▶ **HOW TO COMPLETE THIS TASK**: Rewrite the listing from its first line up to and including the line with "Try setting with an eye shadow powder. This a", changing "Grammage" to "Paper weight" and leaving everything else as it is.

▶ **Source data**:
####################

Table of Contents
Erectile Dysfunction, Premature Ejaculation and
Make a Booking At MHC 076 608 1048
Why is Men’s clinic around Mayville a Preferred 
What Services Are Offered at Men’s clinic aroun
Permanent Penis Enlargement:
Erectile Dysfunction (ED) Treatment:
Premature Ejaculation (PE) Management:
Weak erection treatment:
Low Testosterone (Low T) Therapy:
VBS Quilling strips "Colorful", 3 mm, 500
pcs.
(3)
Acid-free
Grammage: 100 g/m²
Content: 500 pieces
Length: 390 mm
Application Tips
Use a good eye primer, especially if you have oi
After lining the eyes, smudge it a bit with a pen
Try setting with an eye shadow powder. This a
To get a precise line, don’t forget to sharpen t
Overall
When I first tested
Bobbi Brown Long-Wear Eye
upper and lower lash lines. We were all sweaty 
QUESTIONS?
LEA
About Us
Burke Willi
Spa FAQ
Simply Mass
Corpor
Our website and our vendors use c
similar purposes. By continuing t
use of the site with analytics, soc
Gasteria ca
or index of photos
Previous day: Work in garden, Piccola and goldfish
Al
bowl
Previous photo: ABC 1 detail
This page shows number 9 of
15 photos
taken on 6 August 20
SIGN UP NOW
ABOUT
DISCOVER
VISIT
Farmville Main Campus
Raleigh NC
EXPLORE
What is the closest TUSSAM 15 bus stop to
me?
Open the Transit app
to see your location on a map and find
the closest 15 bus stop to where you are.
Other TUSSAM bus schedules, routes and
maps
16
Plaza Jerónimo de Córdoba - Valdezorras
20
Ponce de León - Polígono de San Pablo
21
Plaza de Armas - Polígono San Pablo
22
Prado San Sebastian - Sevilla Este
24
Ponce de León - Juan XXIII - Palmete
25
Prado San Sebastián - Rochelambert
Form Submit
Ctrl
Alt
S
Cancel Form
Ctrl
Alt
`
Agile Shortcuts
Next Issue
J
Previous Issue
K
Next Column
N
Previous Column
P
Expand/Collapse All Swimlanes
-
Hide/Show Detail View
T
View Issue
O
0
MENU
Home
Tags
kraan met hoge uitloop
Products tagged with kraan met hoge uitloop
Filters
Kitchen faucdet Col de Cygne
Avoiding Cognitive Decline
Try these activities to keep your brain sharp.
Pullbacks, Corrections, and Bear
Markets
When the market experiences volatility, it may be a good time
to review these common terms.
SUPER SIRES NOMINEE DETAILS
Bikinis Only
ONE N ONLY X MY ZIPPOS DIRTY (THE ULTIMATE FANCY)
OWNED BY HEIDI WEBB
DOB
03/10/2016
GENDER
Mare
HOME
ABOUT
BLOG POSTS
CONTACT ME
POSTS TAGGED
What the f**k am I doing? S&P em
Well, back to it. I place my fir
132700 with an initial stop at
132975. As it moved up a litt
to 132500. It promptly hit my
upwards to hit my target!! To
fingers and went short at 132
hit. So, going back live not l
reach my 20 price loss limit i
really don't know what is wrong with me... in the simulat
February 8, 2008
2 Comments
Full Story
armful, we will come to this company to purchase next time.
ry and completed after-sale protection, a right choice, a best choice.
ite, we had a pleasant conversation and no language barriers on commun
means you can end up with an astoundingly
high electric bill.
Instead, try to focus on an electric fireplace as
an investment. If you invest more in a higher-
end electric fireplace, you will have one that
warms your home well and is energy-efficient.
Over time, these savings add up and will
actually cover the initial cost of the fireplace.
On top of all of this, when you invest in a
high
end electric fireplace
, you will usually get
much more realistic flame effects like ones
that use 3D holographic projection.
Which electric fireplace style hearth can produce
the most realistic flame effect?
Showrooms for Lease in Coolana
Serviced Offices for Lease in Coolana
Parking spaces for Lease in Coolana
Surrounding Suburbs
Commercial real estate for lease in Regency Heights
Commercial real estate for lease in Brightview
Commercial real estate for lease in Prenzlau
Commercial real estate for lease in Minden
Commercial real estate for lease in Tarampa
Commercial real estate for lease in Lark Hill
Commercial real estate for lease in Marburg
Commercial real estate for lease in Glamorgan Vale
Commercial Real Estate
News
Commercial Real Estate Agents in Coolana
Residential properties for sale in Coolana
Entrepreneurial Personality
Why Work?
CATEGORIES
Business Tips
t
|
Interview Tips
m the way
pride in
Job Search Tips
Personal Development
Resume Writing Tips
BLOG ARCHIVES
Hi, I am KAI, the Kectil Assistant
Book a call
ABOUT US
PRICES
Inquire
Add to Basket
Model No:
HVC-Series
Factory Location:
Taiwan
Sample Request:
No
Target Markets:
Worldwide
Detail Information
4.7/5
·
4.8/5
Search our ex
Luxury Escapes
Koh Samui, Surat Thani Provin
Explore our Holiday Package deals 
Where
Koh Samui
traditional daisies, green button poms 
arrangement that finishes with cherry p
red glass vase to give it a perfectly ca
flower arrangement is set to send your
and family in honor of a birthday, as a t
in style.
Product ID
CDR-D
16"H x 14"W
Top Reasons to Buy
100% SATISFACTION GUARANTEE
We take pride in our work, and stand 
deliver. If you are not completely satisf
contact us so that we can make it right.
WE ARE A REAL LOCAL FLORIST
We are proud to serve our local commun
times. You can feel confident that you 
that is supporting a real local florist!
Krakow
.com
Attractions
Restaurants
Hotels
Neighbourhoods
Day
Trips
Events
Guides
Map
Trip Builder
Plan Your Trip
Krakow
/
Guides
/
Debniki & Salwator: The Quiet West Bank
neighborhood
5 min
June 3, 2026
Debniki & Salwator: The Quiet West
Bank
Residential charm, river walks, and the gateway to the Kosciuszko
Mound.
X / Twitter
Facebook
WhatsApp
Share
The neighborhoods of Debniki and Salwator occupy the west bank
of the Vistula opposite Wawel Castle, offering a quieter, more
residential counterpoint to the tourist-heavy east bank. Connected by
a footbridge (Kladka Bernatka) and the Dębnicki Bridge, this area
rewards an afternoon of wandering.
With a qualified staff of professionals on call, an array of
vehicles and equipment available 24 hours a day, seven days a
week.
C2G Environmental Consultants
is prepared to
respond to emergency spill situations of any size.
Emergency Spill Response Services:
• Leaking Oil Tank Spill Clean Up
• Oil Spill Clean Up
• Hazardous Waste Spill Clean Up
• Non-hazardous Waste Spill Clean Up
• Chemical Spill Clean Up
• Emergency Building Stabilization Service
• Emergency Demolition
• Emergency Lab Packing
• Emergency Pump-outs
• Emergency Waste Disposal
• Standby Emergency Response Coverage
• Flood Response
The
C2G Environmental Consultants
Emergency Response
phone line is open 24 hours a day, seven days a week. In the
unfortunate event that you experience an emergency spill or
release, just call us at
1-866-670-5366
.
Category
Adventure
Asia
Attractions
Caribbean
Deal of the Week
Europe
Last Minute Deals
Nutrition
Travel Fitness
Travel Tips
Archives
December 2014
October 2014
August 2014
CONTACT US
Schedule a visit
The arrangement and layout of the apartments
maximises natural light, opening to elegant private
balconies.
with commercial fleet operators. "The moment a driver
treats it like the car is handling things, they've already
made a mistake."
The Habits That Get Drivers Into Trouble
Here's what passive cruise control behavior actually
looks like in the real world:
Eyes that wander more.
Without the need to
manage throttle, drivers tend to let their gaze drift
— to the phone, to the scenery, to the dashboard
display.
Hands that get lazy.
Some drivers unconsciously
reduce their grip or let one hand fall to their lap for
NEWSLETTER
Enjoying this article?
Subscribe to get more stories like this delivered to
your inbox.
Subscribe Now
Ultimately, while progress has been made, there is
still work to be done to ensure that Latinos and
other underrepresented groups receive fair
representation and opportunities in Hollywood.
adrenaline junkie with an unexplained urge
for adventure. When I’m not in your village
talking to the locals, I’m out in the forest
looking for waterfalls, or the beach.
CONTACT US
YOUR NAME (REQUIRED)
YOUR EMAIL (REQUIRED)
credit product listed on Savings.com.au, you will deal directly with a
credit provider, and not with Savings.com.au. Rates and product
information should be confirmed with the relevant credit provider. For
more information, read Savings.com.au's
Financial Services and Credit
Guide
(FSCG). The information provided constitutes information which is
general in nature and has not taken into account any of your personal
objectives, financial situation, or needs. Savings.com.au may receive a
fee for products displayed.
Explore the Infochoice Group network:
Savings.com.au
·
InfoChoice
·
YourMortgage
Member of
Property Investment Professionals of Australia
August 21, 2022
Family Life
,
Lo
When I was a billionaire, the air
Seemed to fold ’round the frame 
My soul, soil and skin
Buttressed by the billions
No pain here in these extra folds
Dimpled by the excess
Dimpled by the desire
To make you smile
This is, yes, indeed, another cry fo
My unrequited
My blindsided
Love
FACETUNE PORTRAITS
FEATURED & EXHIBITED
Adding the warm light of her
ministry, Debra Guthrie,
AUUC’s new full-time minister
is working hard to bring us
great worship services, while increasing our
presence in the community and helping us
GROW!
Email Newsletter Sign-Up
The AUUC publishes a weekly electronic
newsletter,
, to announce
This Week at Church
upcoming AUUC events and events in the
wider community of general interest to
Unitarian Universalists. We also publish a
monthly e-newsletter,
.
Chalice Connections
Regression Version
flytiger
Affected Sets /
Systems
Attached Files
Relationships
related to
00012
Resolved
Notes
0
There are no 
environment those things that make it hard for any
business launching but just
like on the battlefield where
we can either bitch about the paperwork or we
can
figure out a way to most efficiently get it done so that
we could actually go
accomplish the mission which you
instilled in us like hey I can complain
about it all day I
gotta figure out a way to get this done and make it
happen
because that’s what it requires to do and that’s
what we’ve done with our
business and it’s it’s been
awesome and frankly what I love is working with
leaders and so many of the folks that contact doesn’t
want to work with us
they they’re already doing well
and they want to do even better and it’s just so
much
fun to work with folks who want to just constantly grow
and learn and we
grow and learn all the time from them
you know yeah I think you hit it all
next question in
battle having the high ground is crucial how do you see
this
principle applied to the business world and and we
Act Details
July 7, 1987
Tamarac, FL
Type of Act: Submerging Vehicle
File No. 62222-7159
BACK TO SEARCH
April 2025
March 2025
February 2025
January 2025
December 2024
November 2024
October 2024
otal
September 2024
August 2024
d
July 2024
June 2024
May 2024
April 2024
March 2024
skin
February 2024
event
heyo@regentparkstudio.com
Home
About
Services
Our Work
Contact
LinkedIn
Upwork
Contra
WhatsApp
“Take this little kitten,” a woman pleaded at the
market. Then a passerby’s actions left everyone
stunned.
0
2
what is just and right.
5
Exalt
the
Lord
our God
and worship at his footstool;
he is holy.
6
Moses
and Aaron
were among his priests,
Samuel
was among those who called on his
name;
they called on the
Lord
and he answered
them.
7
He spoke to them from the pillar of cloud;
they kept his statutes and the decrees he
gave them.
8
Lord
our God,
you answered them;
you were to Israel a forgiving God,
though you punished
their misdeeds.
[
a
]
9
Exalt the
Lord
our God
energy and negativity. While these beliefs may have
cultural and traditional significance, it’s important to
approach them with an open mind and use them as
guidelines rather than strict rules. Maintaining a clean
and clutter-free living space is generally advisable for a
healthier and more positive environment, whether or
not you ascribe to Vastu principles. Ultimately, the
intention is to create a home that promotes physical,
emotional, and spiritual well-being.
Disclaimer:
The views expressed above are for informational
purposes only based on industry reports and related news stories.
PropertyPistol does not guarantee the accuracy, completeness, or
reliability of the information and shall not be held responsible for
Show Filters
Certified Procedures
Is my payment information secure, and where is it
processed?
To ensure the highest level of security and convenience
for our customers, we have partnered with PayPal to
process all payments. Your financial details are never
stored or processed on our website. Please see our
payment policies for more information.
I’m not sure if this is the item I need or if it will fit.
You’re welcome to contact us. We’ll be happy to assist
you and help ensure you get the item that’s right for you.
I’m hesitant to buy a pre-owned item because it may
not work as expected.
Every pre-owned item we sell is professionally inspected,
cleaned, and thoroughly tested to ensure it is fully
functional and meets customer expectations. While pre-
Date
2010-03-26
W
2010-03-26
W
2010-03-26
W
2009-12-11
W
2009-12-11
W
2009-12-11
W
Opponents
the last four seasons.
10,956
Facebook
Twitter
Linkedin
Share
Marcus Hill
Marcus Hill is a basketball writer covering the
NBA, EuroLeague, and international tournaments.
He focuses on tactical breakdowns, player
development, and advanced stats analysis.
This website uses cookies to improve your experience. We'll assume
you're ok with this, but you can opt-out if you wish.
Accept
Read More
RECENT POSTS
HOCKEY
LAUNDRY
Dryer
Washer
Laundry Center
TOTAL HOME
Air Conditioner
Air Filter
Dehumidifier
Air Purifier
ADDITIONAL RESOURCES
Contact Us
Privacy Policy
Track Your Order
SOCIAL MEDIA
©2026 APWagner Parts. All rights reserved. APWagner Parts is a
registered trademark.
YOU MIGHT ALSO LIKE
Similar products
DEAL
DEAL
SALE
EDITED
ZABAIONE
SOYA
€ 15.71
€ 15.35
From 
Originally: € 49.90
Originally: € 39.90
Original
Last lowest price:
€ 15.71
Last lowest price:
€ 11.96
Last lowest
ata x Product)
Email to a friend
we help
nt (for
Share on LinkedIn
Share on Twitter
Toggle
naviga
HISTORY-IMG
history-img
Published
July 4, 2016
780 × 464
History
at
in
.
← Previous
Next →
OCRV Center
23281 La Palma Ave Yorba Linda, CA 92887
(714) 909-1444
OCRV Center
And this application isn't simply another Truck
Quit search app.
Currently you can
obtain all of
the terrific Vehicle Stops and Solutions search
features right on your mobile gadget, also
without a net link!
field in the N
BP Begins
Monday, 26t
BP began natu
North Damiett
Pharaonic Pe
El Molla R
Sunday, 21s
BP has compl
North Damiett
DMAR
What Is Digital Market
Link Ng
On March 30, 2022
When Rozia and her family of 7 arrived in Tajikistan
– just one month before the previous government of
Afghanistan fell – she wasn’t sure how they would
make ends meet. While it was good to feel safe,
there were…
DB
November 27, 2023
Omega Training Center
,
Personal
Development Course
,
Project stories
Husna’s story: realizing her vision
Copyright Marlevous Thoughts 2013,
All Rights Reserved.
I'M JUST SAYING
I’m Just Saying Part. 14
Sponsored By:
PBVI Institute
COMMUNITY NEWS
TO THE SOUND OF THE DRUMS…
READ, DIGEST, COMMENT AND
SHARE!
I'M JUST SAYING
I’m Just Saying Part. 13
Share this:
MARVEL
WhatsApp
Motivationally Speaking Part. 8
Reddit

####################

▶ **EXPECTED ANSWER**:
Table of Contents
Erectile Dysfunction, Premature Ejaculation and
Make a Booking At MHC 076 608 1048
Why is Men’s clinic around Mayville a Preferred 
What Services Are Offered at Men’s clinic aroun
Permanent Penis Enlargement:
Erectile Dysfunction (ED) Treatment:
Premature Ejaculation (PE) Management:
Weak erection treatment:
Low Testosterone (Low T) Therapy:
VBS Quilling strips "Colorful", 3 mm, 500
pcs.
(3)
Acid-free
Paper weight: 100 g/m²
Content: 500 pieces
Length: 390 mm
Application Tips
Use a good eye primer, especially if you have oi
After lining the eyes, smudge it a bit with a pen
Try setting with an eye shadow powder. This a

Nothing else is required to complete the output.